We acquired the data from multiple sources. The main data source that we are using is eBird. We acquired the API key for this data for the state of Colorado for the dates of 2021-01-01 to 2025-12-31. We made repeated requests from the eBird API for each data between the date range. Since we had to do so many requests we stored the data in a cache if there was an interruption. Because of that there is a delay for the rate limits so we use an async library so we could run multiple tasks at the same time. We also pulled the API in ebird for the bird taxonomy which was a separate API so that we could do more sorting and classification during preprocessing. This data set is relevant to our research question because it is the main source of data for bird counts, locations of birds and bird species. So this assists in answering all of our research questions.
​
The next data set that we acquired was the weather station data through NCEI’s API key. We collected the weather station data for the dates of 2021-01-01 to 2025-12-31. We then got the specific weather data from the Global summary in NCEI for each month using GSOM. We filtered the data by the Colorado location id, by date and then data type. There were some limitations to this API. We could only get 1000 records per response so we had to update the parameters and send another request to the API to retrieve the additional data.

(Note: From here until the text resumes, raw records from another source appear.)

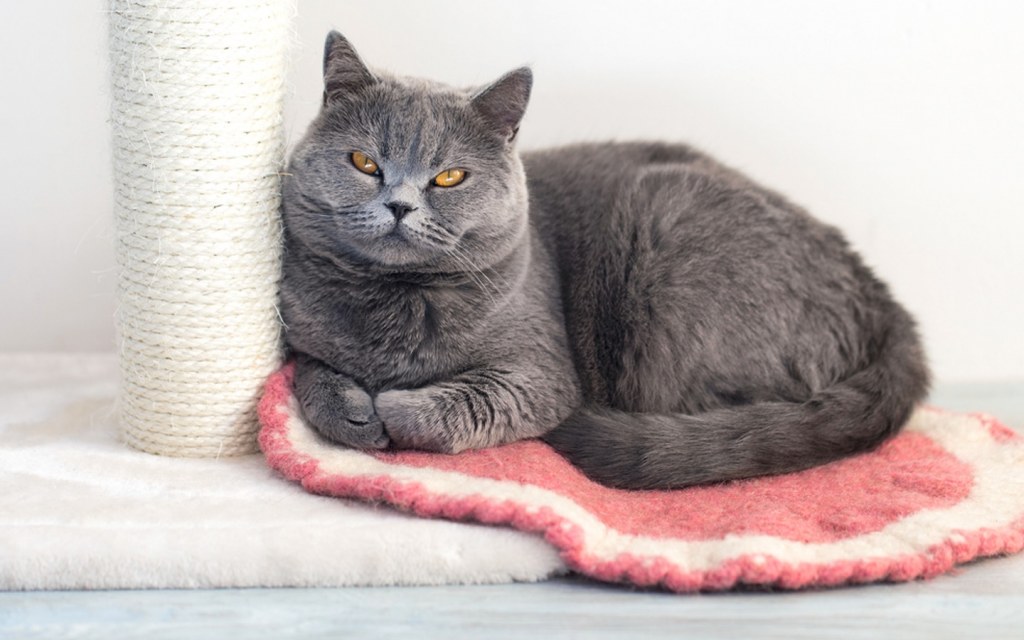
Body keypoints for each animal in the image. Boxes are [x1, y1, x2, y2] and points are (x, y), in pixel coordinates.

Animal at [278, 31, 929, 489]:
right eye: (364, 162)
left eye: (449, 177)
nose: (399, 204)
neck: (395, 301)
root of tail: (882, 300)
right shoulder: (302, 336)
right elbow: (311, 372)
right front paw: (352, 410)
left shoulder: (540, 372)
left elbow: (461, 404)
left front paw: (393, 406)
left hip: (664, 228)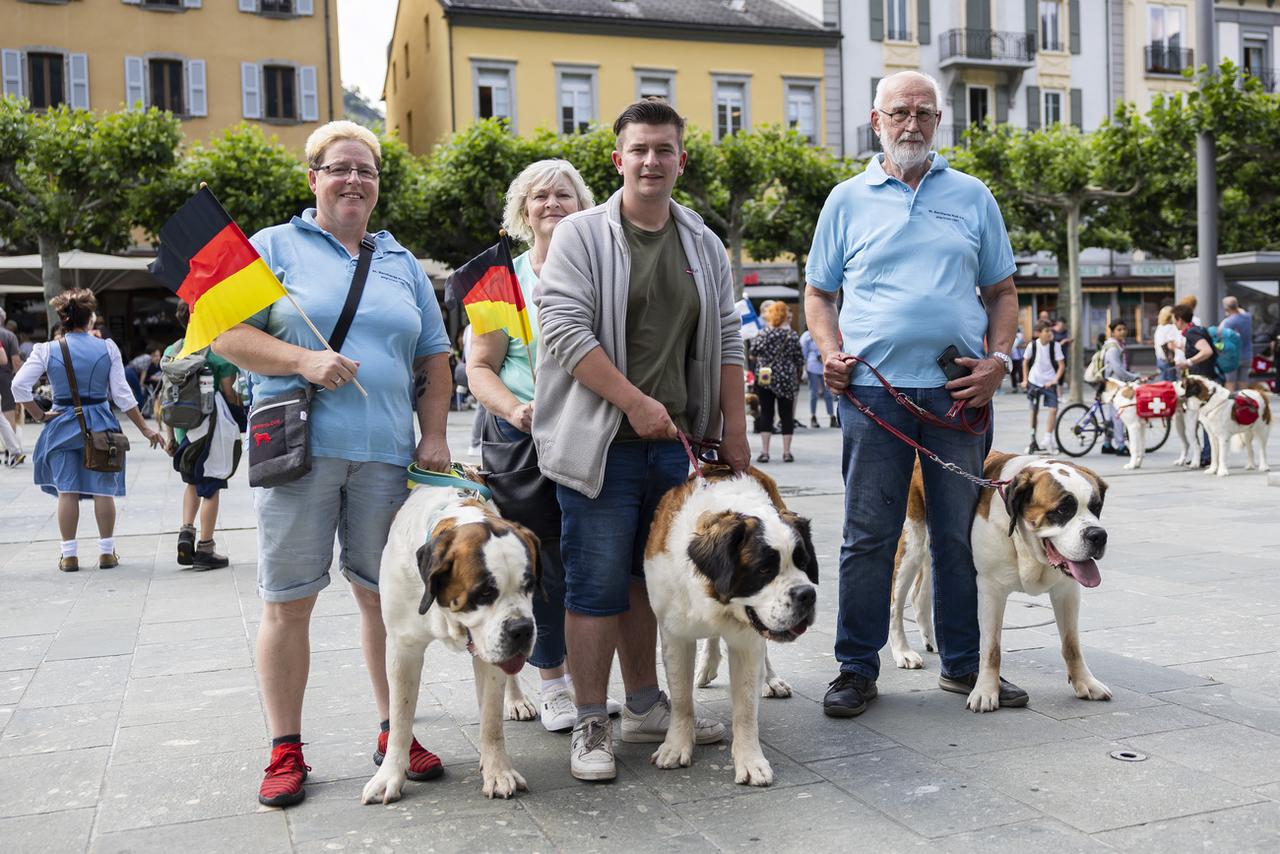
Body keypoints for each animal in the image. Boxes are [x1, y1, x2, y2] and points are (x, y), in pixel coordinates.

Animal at [360, 481, 540, 809]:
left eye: (530, 585)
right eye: (484, 592)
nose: (521, 629)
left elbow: (491, 721)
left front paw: (498, 772)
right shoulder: (402, 647)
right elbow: (400, 720)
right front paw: (389, 776)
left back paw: (516, 700)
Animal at [645, 468, 814, 788]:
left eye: (804, 563)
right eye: (764, 569)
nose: (806, 594)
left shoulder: (747, 640)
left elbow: (746, 708)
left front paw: (750, 761)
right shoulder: (674, 633)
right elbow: (681, 698)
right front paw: (676, 746)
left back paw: (771, 680)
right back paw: (706, 666)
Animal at [890, 453, 1111, 717]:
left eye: (1096, 507)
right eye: (1062, 510)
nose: (1098, 535)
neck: (1025, 543)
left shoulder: (1066, 591)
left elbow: (1072, 644)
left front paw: (1085, 682)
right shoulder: (991, 590)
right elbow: (991, 648)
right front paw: (986, 691)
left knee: (919, 593)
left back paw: (932, 640)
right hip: (912, 543)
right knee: (895, 603)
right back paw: (902, 651)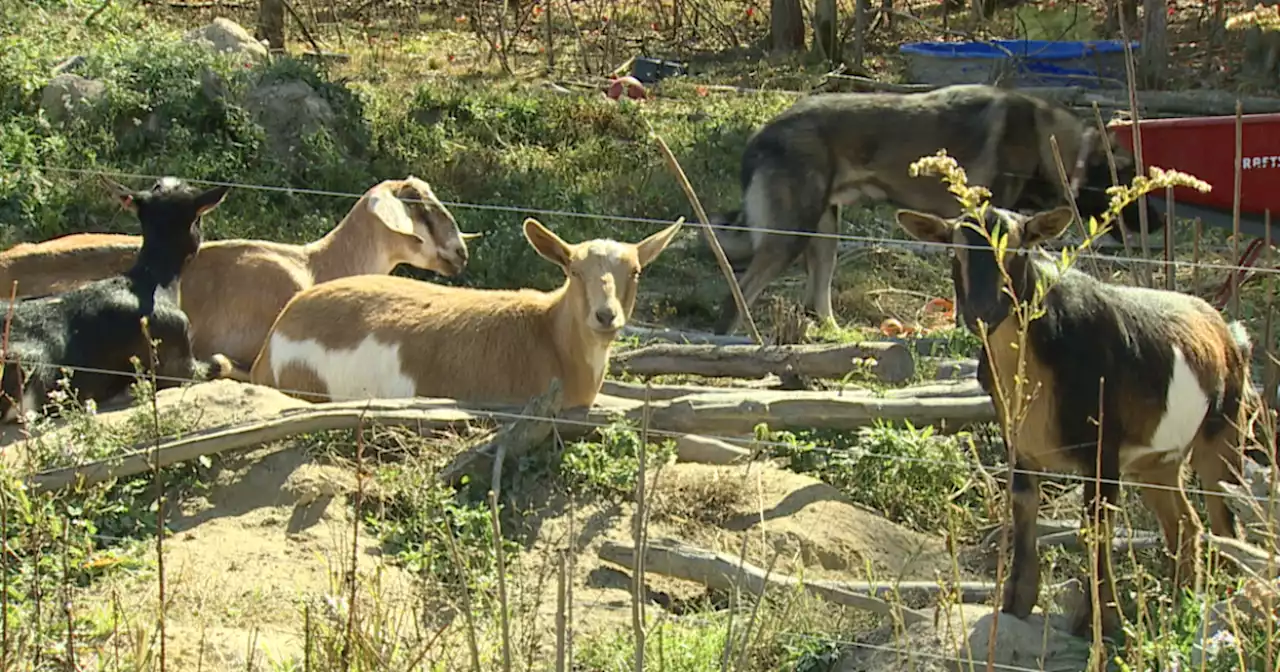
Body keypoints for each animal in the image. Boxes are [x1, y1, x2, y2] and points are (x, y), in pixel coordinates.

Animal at [896, 206, 1254, 640]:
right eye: (955, 249)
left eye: (1018, 249)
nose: (981, 310)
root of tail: (1229, 333)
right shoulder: (1019, 445)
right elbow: (1024, 508)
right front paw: (1016, 602)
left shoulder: (1103, 451)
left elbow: (1096, 527)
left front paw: (1100, 623)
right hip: (1157, 460)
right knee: (1186, 524)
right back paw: (1180, 602)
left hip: (1223, 434)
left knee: (1225, 520)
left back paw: (1227, 601)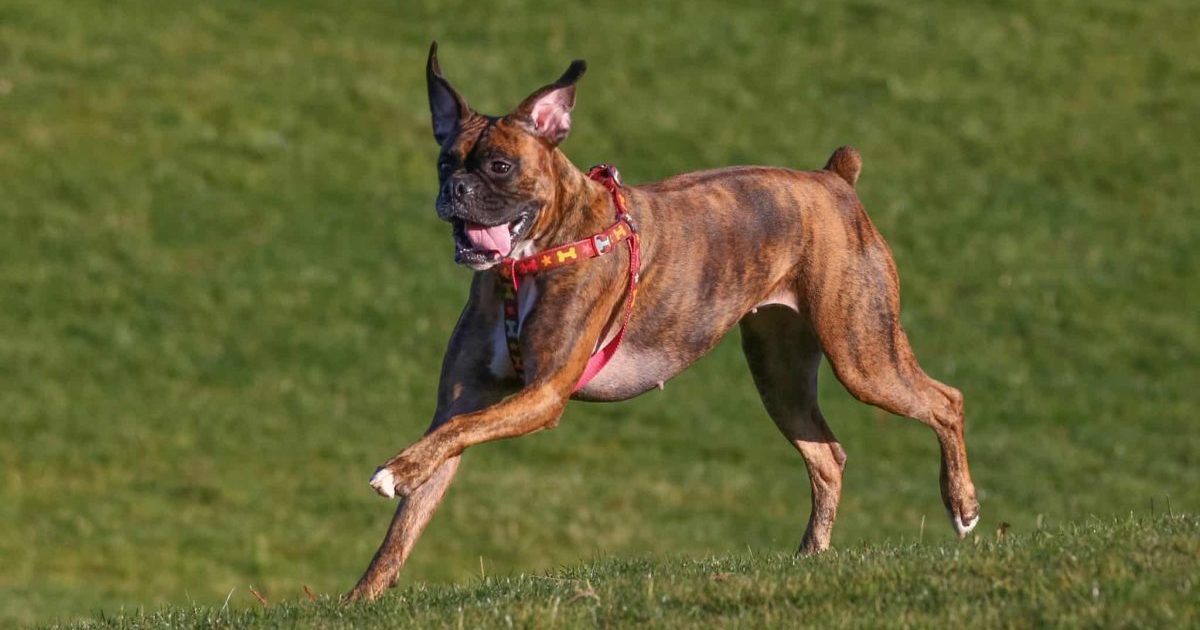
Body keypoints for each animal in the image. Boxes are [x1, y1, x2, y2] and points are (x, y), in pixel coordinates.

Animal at [347, 42, 980, 600]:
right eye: (444, 162)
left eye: (500, 166)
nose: (455, 189)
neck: (533, 258)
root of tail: (833, 180)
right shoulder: (463, 399)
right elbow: (414, 507)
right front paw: (363, 596)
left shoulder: (542, 395)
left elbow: (453, 436)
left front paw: (394, 470)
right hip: (780, 374)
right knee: (828, 457)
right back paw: (809, 558)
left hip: (862, 354)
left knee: (945, 401)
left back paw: (962, 506)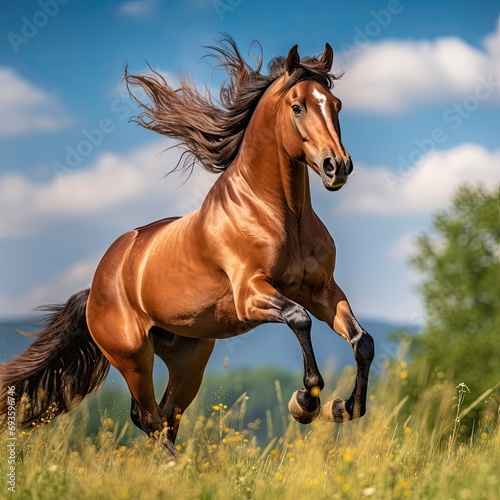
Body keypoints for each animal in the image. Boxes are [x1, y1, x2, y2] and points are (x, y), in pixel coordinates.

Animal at [0, 37, 376, 456]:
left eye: (336, 104)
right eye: (298, 106)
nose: (336, 166)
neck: (280, 215)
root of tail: (96, 286)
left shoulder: (323, 290)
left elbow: (362, 341)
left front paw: (343, 407)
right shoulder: (251, 294)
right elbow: (300, 319)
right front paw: (305, 403)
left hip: (189, 357)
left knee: (167, 414)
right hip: (133, 356)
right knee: (147, 416)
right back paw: (177, 464)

This data set is relevant to our research question because several of our questions relate to weather data.
​
We then pulled the data from the FEMA API. This data is the declared natural disasters between the dates of 2021-01-01 and 2025-12-31. We pulled all the data for those dates for Colorado. This data set is important because it assists us in answering our research questions related to bird populations and natural disasters.
​
From the Census Bureau we pulled the urban population data. We pulled this from the Census Bureau API for the year 2020. This data is only taken in the census every 10 years so the most recent data was from 2020. We also put in parameters to only pull Colorado and to sort by county. This data set is relevant to our research questions because it helps answer our questions related to the population of birds related to urban development.